[Stored data entries]
━━━

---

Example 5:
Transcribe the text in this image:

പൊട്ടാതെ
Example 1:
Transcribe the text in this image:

━━━

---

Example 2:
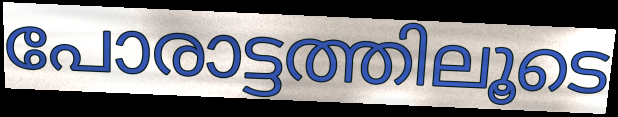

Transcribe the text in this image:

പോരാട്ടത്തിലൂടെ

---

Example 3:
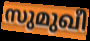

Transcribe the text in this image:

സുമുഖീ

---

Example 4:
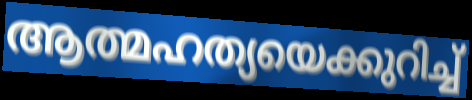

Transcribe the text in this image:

━━━

— The task —
Count the lines of the data that contain the word "Example", and give only that number.

— Finished task —
5